OKLAHOMA CITY —Hundreds of people filled a church in Wednesday to hold a candlelight vigil, honoring the six Asian-American women who were killed by a man fueled by racism in Atlanta last week.
On March 16, a gunman took the lives of eight people, six of whom were Asian-American women, at massage parlors and spas across the Atlanta area. In solidarity with the victims, their families and Asian American and Pacific Islanders (AAPI) across the nation, hundreds gathered in an Oklahoma City Methodist church for a candlelight vigil.
The vigil was put on by the Council of American and Islamic Relations of Oklahoma, the Asian District Cultural Association and the YWCA of OKC.

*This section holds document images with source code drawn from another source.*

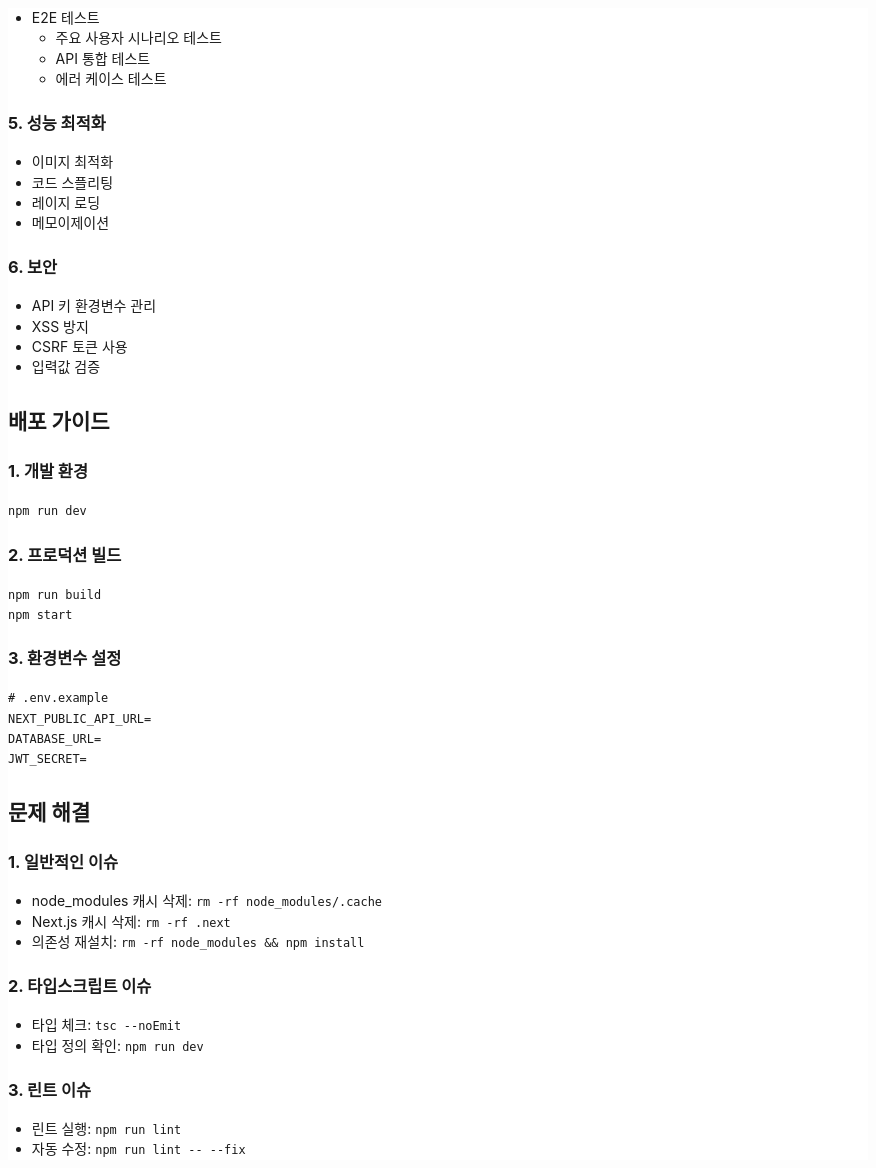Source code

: - E2E 테스트
  - 주요 사용자 시나리오 테스트
  - API 통합 테스트
  - 에러 케이스 테스트

### 5. 성능 최적화
- 이미지 최적화
- 코드 스플리팅
- 레이지 로딩
- 메모이제이션

### 6. 보안
- API 키 환경변수 관리
- XSS 방지
- CSRF 토큰 사용
- 입력값 검증

## 배포 가이드

### 1. 개발 환경
```bash
npm run dev
```

### 2. 프로덕션 빌드
```bash
npm run build
npm start
```

### 3. 환경변수 설정
```env
# .env.example
NEXT_PUBLIC_API_URL=
DATABASE_URL=
JWT_SECRET=
```

## 문제 해결

### 1. 일반적인 이슈
- node_modules 캐시 삭제: `rm -rf node_modules/.cache`
- Next.js 캐시 삭제: `rm -rf .next`
- 의존성 재설치: `rm -rf node_modules && npm install`

### 2. 타입스크립트 이슈
- 타입 체크: `tsc --noEmit`
- 타입 정의 확인: `npm run dev`

### 3. 린트 이슈
- 린트 실행: `npm run lint`
- 자동 수정: `npm run lint -- --fix`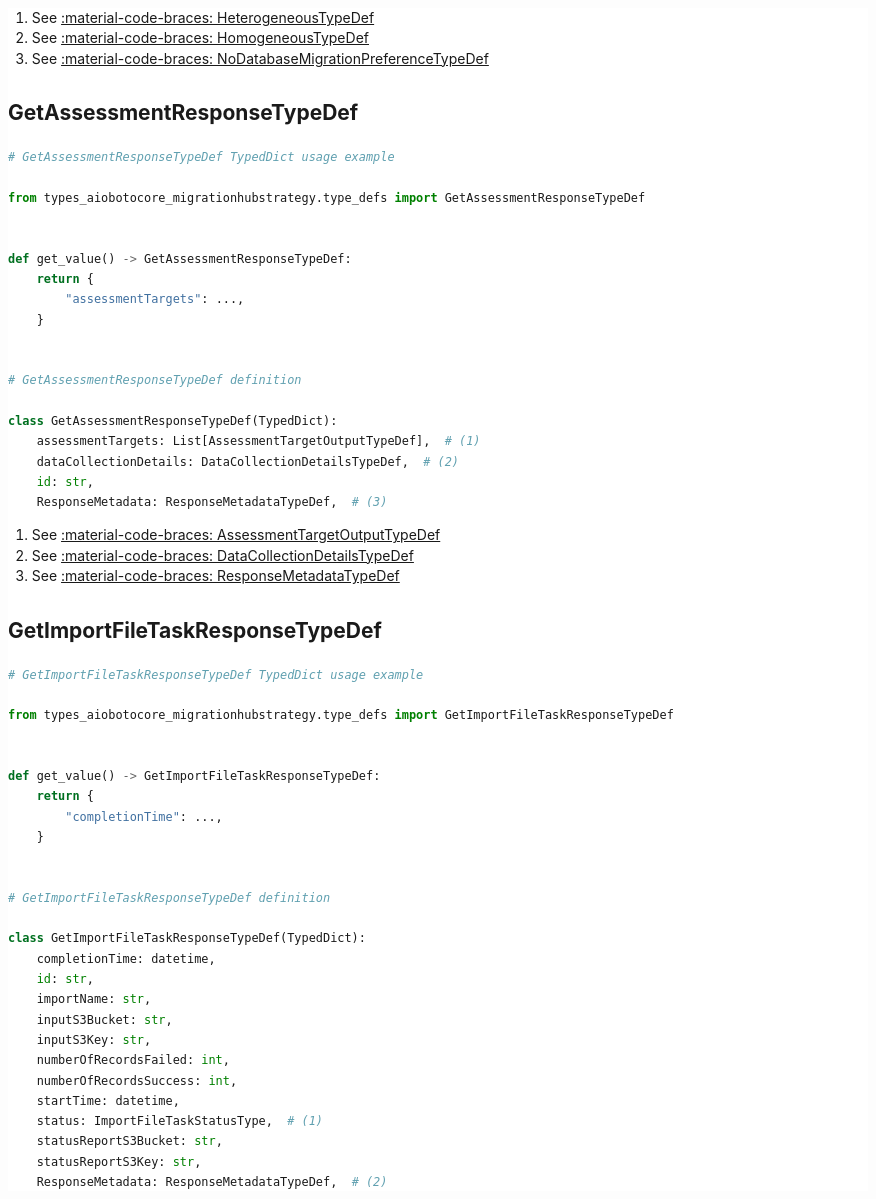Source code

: 1. See [:material-code-braces: HeterogeneousTypeDef](./type_defs.md#heterogeneoustypedef) 
2. See [:material-code-braces: HomogeneousTypeDef](./type_defs.md#homogeneoustypedef) 
3. See [:material-code-braces: NoDatabaseMigrationPreferenceTypeDef](./type_defs.md#nodatabasemigrationpreferencetypedef) 
## GetAssessmentResponseTypeDef

```python
# GetAssessmentResponseTypeDef TypedDict usage example

from types_aiobotocore_migrationhubstrategy.type_defs import GetAssessmentResponseTypeDef


def get_value() -> GetAssessmentResponseTypeDef:
    return {
        "assessmentTargets": ...,
    }


# GetAssessmentResponseTypeDef definition

class GetAssessmentResponseTypeDef(TypedDict):
    assessmentTargets: List[AssessmentTargetOutputTypeDef],  # (1)
    dataCollectionDetails: DataCollectionDetailsTypeDef,  # (2)
    id: str,
    ResponseMetadata: ResponseMetadataTypeDef,  # (3)
```

1. See [:material-code-braces: AssessmentTargetOutputTypeDef](./type_defs.md#assessmenttargetoutputtypedef) 
2. See [:material-code-braces: DataCollectionDetailsTypeDef](./type_defs.md#datacollectiondetailstypedef) 
3. See [:material-code-braces: ResponseMetadataTypeDef](./type_defs.md#responsemetadatatypedef) 
## GetImportFileTaskResponseTypeDef

```python
# GetImportFileTaskResponseTypeDef TypedDict usage example

from types_aiobotocore_migrationhubstrategy.type_defs import GetImportFileTaskResponseTypeDef


def get_value() -> GetImportFileTaskResponseTypeDef:
    return {
        "completionTime": ...,
    }


# GetImportFileTaskResponseTypeDef definition

class GetImportFileTaskResponseTypeDef(TypedDict):
    completionTime: datetime,
    id: str,
    importName: str,
    inputS3Bucket: str,
    inputS3Key: str,
    numberOfRecordsFailed: int,
    numberOfRecordsSuccess: int,
    startTime: datetime,
    status: ImportFileTaskStatusType,  # (1)
    statusReportS3Bucket: str,
    statusReportS3Key: str,
    ResponseMetadata: ResponseMetadataTypeDef,  # (2)
```
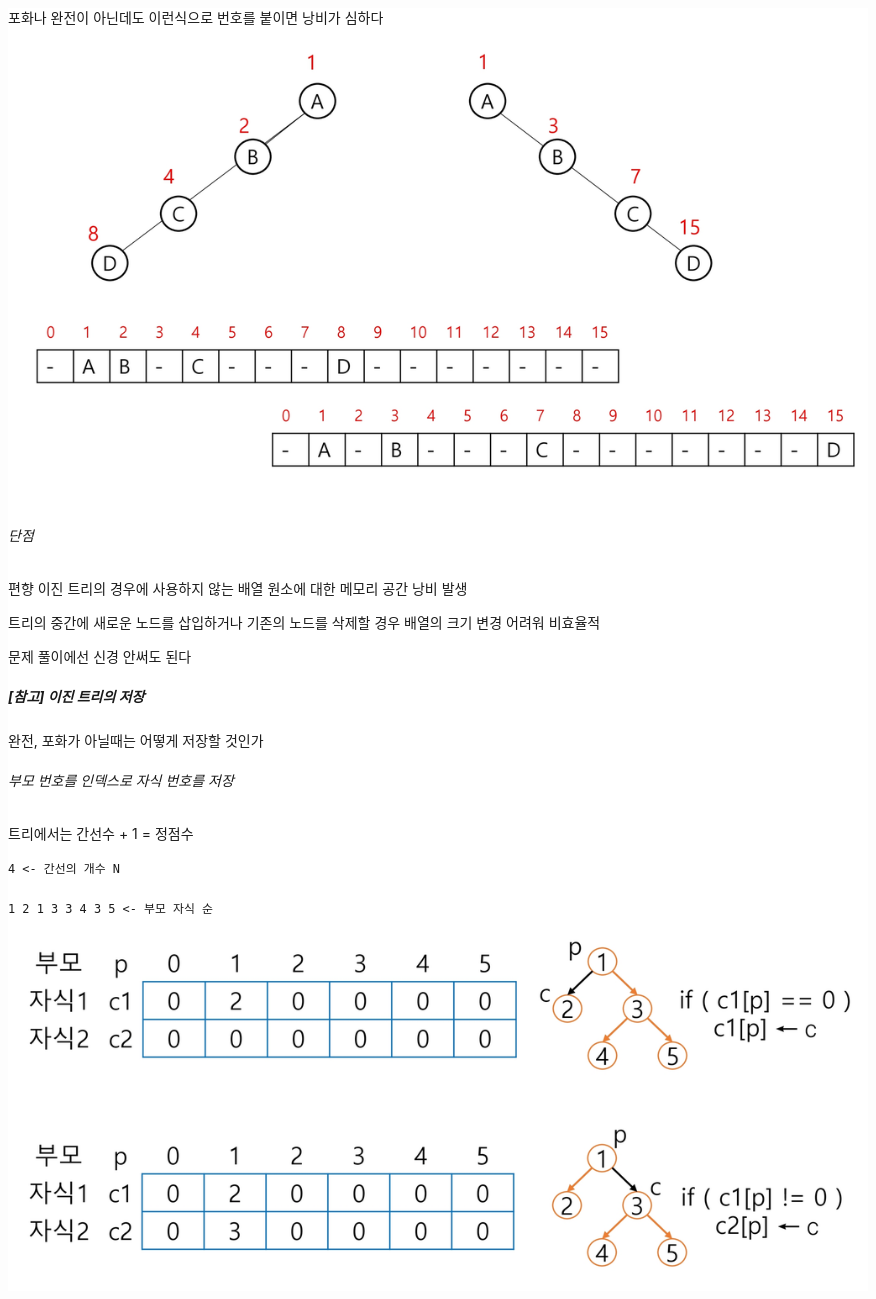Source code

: 포화나 완전이 아닌데도 이런식으로 번호를 붙이면 낭비가 심하다

![image-20220913103107546](./220913.assets/image-20220913103107546.png)

###### 단점

편향 이진 트리의 경우에 사용하지 않는 배열 원소에 대한 메모리 공간 낭비 발생

트리의 중간에 새로운 노드를 삽입하거나 기존의 노드를 삭제할 경우 배열의 크기 변경 어려워 비효율적

문제 풀이에선 신경 안써도 된다

##### [참고] 이진 트리의 저장

완전, 포화가 아닐때는 어떻게 저장할 것인가

###### 부모 번호를 인덱스로 자식 번호를 저장 

트리에서는 간선수 + 1 = 정점수

```pseudocode
4 <- 간선의 개수 N

1 2 1 3 3 4 3 5 <- 부모 자식 순
```

![image-20220913103658977](./220913.assets/image-20220913103658977.png)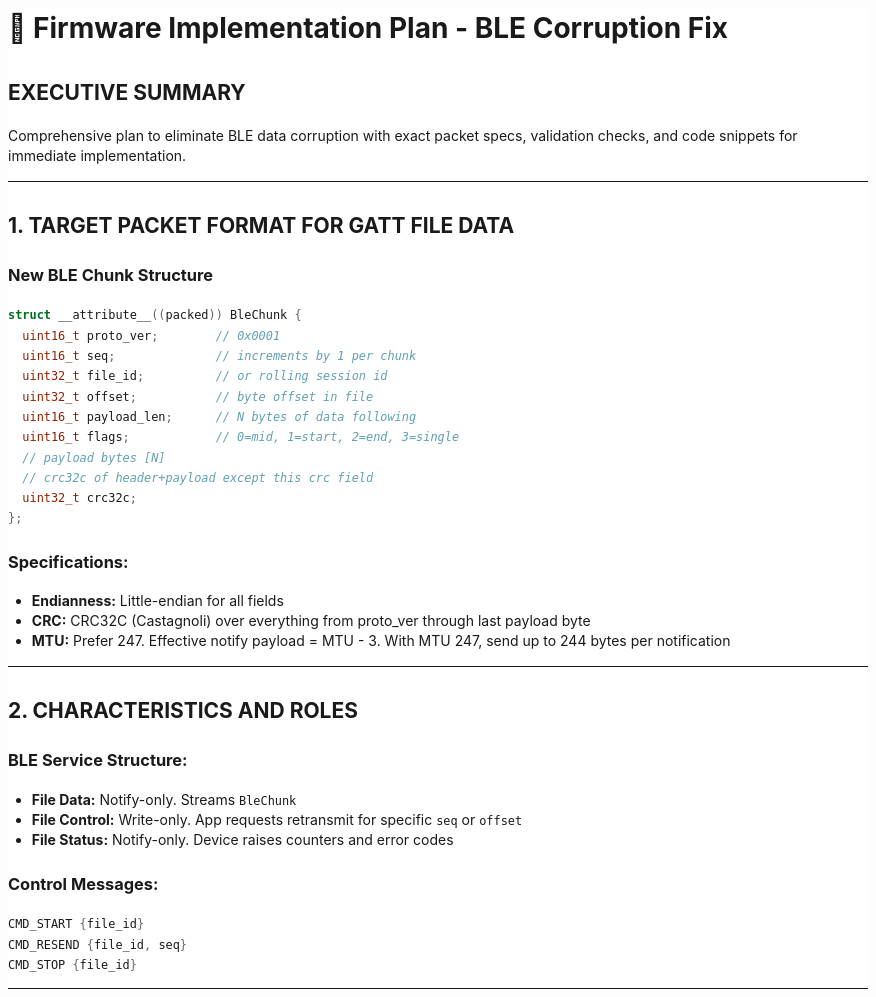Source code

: # 🎯 Firmware Implementation Plan - BLE Corruption Fix

## **EXECUTIVE SUMMARY**
Comprehensive plan to eliminate BLE data corruption with exact packet specs, validation checks, and code snippets for immediate implementation.

---

## **1. TARGET PACKET FORMAT FOR GATT FILE DATA**

### **New BLE Chunk Structure**
```c
struct __attribute__((packed)) BleChunk {
  uint16_t proto_ver;        // 0x0001
  uint16_t seq;              // increments by 1 per chunk
  uint32_t file_id;          // or rolling session id
  uint32_t offset;           // byte offset in file
  uint16_t payload_len;      // N bytes of data following
  uint16_t flags;            // 0=mid, 1=start, 2=end, 3=single
  // payload bytes [N]
  // crc32c of header+payload except this crc field
  uint32_t crc32c;           
};
```

### **Specifications:**
- **Endianness:** Little-endian for all fields
- **CRC:** CRC32C (Castagnoli) over everything from proto_ver through last payload byte
- **MTU:** Prefer 247. Effective notify payload = MTU - 3. With MTU 247, send up to 244 bytes per notification

---

## **2. CHARACTERISTICS AND ROLES**

### **BLE Service Structure:**
- **File Data:** Notify-only. Streams `BleChunk`
- **File Control:** Write-only. App requests retransmit for specific `seq` or `offset`
- **File Status:** Notify-only. Device raises counters and error codes

### **Control Messages:**
```c
CMD_START {file_id}
CMD_RESEND {file_id, seq}
CMD_STOP {file_id}
```

---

“It’s never easy to realize that people like you were under attack,” said Veronica Laizure, civil rights director for CAIR Oklahoma. “That’s unfortunately a fear and discomfort that members of people of color have felt for a long time in this country. “
Laizure, who was one of the organizers of the vigil, was overcome with emotion when she saw just how many people were filling the chapel to stand in solidarity with the AAPI community.
“Right now we’re just we’re so grateful for this community,” she said. “Oklahoma City really is a wonderful and amazing place to live. There are challenges for people of color and marginalized communities across the U.S. But moments like this, where we come together and say, ‘we honor you, we respect you and we value you,’ that is worth so much more than we could find any other community.”
According to research conducted by the group Stop AAPI Hate, over the past year there have been almost 3,800 reported cases of anti-Asian hate incidents, a nearly 150% increase from the previous year.
“So, this event is not only about this event, (and) is not only about honoring and mourning the eight lives that were lost in the Atlanta shooting,” said Cyndi Nguyen of the YWCA of OKC. “It is also about celebrating the lives of the eight people who are taken from us way, way too soon.”
The vigil brought people of all walks of lives together, including many state senators and representatives who spoke to the crowd and called on them to stand up against racism and anti-AAPI hate when they see it, and to not just be a silent bystander.
“True allyship is acknowledging the struggle, doing the shadow work to make sure that you are personally understanding it and not putting that emotional labor on a community that is directly suffering,” state Rep. Mauree Turner, D-OKC, said. “Because colorblindness is a gateway to white supremacy and upholding that.”
As the first Asian American to be elected to any office in the Oklahoma state legislature, state Rep. Cyndi Munson, D-OKC, spoke on her own encounters with racism growing up in Oklahoma.
“I can remember very early on at age five, coming home from kindergarten and telling my parents that I did not want to be Asian,” Munson said. “…I’ve done a lot of work in the last 30 years to love myself, to honor myself, to show up as my full self, and it is difficult work. Unfortunately, in a state that I love, it’s hard to show up as your full self.”
Munson recalled a night when she received a call from her mom that she will never forget.
“I have a very complicated relationship with my mom,” Munson said. “We don’t talk very often, but I’ll tell you that when the pandemic started and Donald Trump started calling the Coronavirus ‘the China virus,’ my mom called me to tell me she was scared. I have known my mom for a very long time and she has never ever been that vulnerable with me.”
Oklahoma City Mayor David Holt spoke in support of the AAPI community in Oklahoma City, and urged the rest of the residents of Oklahoma City to stand in solidarity with them and fight the fight with them.
“We will surround you with love, and we will stand behind you or next to you, wherever you want us to stand,” Holt said. “Because the Asian American and Pacific Islander community of Oklahoma City is thriving, and it is an integral part of the future and the success of this collective experiment we call Oklahoma City.”
The emotional night ended with a candlelight vigil and a moment of silence for all the AAPI lives that have been lost, harassed and abused due to racism.
The final speaker of the night was an 11-year-old boy named Noah Lai, who shared a message of hope for all in attendance.
“The events that have been unfolding across the nation, specifically in Atlanta, were tragic — people’s lives were taken, tragically, and these eight people’s lives were taken so unfairly,” he said. “I am scared, but hopeful that these types of tragedies don’t happen to anyone, anywhere.”
He ended his message with a quote from poet Maya Angelou.
“There’s diversity in beauty. and there’s strength in unity,” Lai said.